Anarchist Schools of Thought - Social Anarchism - Anarcho-syndicalism

Anarcho-syndicalism

In the early 20th century anarcho-syndicalism arose as a distinct school of thought within anarchism. More heavily focused on the labour movement than previous forms of anarchism, syndicalism posits radical trade unions as a potential force for revolutionary social change, replacing capitalism and the state with a new society, democratically self-managed by the workers. Anarcho-syndicalists seek to abolish the wage system and private ownership of the means of production, which they believe lead to class divisions. Important principles of syndicalism include workers' solidarity, direct action (such as general strikes and workplace recuperations), and workers' self-management.

Anarcho-syndicalism and other branches of anarchism are not mutually exclusive: anarcho-syndicalists often subscribe to communist or collectivist anarchism. Its advocates propose labour organization as a means to create the foundations of a non-hierarchical anarchist society within the current system and bring about social revolution. According to An Anarchist FAQ, anarcho-syndicalist economic systems often take the form of either a collectivist anarchist economic system or an anarcho-communist economic system.
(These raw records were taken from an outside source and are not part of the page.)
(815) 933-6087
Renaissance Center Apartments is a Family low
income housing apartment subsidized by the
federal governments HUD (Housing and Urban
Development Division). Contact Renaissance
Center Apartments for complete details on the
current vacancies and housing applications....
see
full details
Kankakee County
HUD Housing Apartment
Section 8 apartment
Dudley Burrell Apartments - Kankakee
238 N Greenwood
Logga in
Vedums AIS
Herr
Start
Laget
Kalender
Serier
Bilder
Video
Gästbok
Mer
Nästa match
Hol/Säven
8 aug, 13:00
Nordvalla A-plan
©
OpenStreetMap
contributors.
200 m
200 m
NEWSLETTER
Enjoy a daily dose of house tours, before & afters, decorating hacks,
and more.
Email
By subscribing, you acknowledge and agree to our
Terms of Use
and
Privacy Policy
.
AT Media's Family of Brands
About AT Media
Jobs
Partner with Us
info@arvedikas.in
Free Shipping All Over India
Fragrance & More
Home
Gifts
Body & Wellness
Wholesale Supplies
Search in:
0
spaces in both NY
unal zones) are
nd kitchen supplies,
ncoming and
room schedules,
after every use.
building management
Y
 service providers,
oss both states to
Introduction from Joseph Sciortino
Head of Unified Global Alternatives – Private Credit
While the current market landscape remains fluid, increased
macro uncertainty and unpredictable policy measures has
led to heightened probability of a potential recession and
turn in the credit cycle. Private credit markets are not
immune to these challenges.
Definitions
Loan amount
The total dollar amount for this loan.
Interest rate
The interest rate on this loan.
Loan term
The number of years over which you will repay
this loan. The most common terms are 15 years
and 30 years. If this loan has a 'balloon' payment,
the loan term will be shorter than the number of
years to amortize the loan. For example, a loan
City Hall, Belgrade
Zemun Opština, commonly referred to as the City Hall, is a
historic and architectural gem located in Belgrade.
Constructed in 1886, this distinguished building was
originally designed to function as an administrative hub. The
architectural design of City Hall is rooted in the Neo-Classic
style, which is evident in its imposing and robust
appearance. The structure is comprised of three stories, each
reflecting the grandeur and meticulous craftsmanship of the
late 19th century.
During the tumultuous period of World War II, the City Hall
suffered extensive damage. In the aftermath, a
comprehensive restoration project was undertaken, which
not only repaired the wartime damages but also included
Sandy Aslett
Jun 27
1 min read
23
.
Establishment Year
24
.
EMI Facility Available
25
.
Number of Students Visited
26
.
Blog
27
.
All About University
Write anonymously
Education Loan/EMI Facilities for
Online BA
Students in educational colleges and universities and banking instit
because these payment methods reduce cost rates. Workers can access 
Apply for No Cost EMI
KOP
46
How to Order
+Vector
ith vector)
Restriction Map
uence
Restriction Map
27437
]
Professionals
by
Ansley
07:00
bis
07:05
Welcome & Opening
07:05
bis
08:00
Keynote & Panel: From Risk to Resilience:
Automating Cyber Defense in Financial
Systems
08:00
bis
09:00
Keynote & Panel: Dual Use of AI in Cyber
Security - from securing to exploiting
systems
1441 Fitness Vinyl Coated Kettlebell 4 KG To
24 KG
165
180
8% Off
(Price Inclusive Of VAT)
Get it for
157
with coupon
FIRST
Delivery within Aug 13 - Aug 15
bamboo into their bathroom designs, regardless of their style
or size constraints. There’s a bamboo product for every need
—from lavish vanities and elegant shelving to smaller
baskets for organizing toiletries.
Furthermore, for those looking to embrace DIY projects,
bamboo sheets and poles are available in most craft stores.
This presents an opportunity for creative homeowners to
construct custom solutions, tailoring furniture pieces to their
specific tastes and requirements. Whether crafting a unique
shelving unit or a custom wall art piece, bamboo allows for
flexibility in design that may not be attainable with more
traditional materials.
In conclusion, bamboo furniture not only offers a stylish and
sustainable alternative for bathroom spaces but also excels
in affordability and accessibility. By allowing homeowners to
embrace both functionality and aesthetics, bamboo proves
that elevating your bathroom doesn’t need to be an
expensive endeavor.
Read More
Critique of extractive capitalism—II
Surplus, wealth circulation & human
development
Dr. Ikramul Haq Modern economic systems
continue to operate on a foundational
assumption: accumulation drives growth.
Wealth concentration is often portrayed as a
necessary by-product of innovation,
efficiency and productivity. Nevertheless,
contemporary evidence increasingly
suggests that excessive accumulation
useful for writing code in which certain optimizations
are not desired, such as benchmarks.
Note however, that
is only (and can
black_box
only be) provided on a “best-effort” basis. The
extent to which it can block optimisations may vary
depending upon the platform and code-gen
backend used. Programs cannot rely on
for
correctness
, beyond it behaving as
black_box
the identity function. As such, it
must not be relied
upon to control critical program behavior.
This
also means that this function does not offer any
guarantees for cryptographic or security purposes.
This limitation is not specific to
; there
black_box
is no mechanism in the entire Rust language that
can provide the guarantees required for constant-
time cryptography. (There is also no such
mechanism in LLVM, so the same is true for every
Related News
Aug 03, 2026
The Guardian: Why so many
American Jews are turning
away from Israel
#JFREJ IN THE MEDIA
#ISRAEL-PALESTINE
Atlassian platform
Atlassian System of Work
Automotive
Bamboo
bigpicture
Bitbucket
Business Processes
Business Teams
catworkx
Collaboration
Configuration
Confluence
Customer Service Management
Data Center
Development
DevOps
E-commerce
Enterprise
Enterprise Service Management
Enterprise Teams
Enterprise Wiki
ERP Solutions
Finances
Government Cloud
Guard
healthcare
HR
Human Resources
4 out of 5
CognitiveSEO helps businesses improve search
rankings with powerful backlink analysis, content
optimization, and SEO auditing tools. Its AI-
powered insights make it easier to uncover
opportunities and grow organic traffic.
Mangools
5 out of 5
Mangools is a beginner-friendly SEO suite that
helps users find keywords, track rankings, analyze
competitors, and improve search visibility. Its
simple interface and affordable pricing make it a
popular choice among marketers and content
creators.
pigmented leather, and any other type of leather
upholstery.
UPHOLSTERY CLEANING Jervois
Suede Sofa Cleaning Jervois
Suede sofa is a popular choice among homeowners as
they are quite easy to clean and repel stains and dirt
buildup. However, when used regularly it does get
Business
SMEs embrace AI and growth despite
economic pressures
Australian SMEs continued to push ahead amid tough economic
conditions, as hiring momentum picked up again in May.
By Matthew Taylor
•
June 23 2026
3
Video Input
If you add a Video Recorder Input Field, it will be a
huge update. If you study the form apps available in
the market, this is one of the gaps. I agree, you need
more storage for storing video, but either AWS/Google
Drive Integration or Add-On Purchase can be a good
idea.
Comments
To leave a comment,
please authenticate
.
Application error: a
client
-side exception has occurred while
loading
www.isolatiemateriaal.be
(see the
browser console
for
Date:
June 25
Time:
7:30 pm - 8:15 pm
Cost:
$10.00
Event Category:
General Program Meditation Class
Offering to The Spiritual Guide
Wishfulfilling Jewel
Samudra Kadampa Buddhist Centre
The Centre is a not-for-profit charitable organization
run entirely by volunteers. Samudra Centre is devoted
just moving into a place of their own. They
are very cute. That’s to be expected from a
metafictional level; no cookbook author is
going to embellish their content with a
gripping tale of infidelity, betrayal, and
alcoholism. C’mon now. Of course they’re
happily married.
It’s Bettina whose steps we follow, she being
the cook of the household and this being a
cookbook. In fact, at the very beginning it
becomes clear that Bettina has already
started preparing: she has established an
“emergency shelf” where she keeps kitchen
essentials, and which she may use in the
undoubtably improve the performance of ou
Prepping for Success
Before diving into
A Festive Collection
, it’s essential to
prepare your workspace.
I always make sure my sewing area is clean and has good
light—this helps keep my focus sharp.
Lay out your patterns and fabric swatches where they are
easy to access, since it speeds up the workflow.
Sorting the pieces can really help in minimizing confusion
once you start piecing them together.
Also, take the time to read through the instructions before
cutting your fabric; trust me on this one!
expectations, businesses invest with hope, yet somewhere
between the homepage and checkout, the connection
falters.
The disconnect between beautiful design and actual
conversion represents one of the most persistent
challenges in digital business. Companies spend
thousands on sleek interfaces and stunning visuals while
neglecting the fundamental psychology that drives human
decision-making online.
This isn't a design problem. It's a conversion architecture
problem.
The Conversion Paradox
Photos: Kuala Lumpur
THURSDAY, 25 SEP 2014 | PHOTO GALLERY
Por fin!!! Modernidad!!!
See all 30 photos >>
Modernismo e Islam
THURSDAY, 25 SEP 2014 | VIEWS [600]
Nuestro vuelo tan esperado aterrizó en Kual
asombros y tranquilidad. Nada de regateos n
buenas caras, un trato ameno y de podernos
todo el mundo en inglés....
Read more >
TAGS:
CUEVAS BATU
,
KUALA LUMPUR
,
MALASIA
Rudolf Rocker is considered a leading anarcho-syndicalist theorist. He outlined a view of the origins of the movement, what it sought, and why it was important to the future of labour in his 1938 pamphlet Anarchosyndicalism. Although more frequently associated with labor struggles of the early 20th century (particularly in France and Spain), many syndicalist organizations are active today, including the SAC in Sweden, the USI in Italy, and the CNT in Spain. A number of these organizations are united across national borders by membership in the International Workers Association.